Раз утром Цин идет искать сухой растопки. У гыгена сильный бред, – он вскакивает и порывается бежать. Его во время восстания ловят большевики. От сырого дыма болят у профессора глаза, и потому же кричит гыген: «Зачем глаза выкалываете?» Тонкие, скользкие руки гыгена раздражают, и голос у него становится пискливым.

Много спустя является с щепками Цин. Подле дверей Виталий Витальевич видит высокого, горбоносого человека в черной, до пят, собачьей дохе. На шапке у него широкая красная лента.

Профессор высовывается:

– Вам что нужно?

– А ничего, – распахивая доху, говорит человек.

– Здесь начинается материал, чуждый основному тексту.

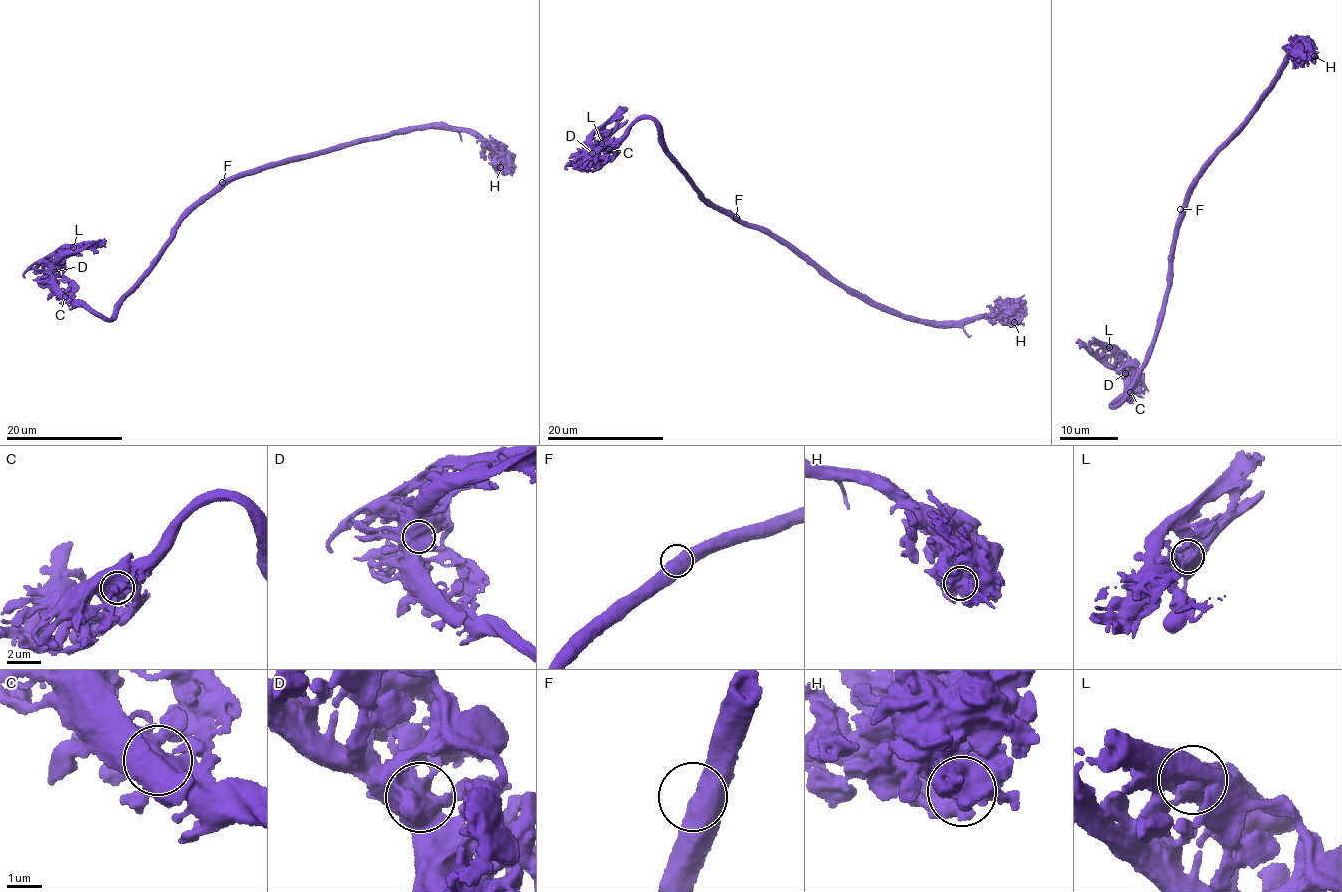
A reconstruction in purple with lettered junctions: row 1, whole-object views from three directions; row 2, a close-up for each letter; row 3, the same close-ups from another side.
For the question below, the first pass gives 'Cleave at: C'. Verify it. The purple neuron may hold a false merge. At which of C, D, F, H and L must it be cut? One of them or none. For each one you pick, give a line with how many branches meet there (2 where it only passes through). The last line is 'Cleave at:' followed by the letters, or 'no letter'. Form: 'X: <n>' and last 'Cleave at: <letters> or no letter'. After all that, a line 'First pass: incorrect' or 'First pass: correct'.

Профессор раздраженно стучит по ручке двери.

– Проходите, здесь больной… Проходите, вам говорят, – здесь правительственный груз! Проходите прочь.

Доха, отходя вразвалку, гудит:

– Ну, не очень-то верещи… правительственный!

Виталий Витальевич грозит кулаком Цин. Та смущенно взвешивает на ладони принесенные щепки: они сухи совершенно. Она не понимает.

На рассвете в дверь скребут. Женщина Цин снимает засов и, чуть наклонив голову, смотрит в темноту. Чья-то лохматая, в шкурах, рука просовывается и тянет ее за платье. Она, не обернувшись, уходит.

Профессор озлобленно хватает гыгена за вытянутую вперед руку. Тот садится, глаза его мечутся по потолку, на лице блаженная радость. Профессор опускает ему руку, тот вздрагивает.

– Сми-и-ирна-а! – кричит Дава-Дорчжи. – Здорово, молодцы-ы!

Виталий Витальевич шевелит его плечо, семенит вокруг кровати – и стараясь перекричать гыгена:

– Послушайте, она ведь ушла, ушла!… Необходимо крикнуть: назад! Я же не знаю этого слова по-монгольски… Послушайте, ее присутствие в ваших интересах, – кто вам будет мыть белье!… Разве мне разорваться! Послушайте, Дава-Дорчжи.

– Молчать! Какая там сволочь строй ломает? Ни с места! Сми-и-ирна-а-а!…

Профессор распахивает дверь и тоненьким, срывающимся голоском – в ночь:

– Послушайте, вы-ы!…

По щепке, что лежит подле вагонных ступеней, шуршит и перекатывается снег. Сухой шорох, щепка тоже сухая. Ее обронила Цин.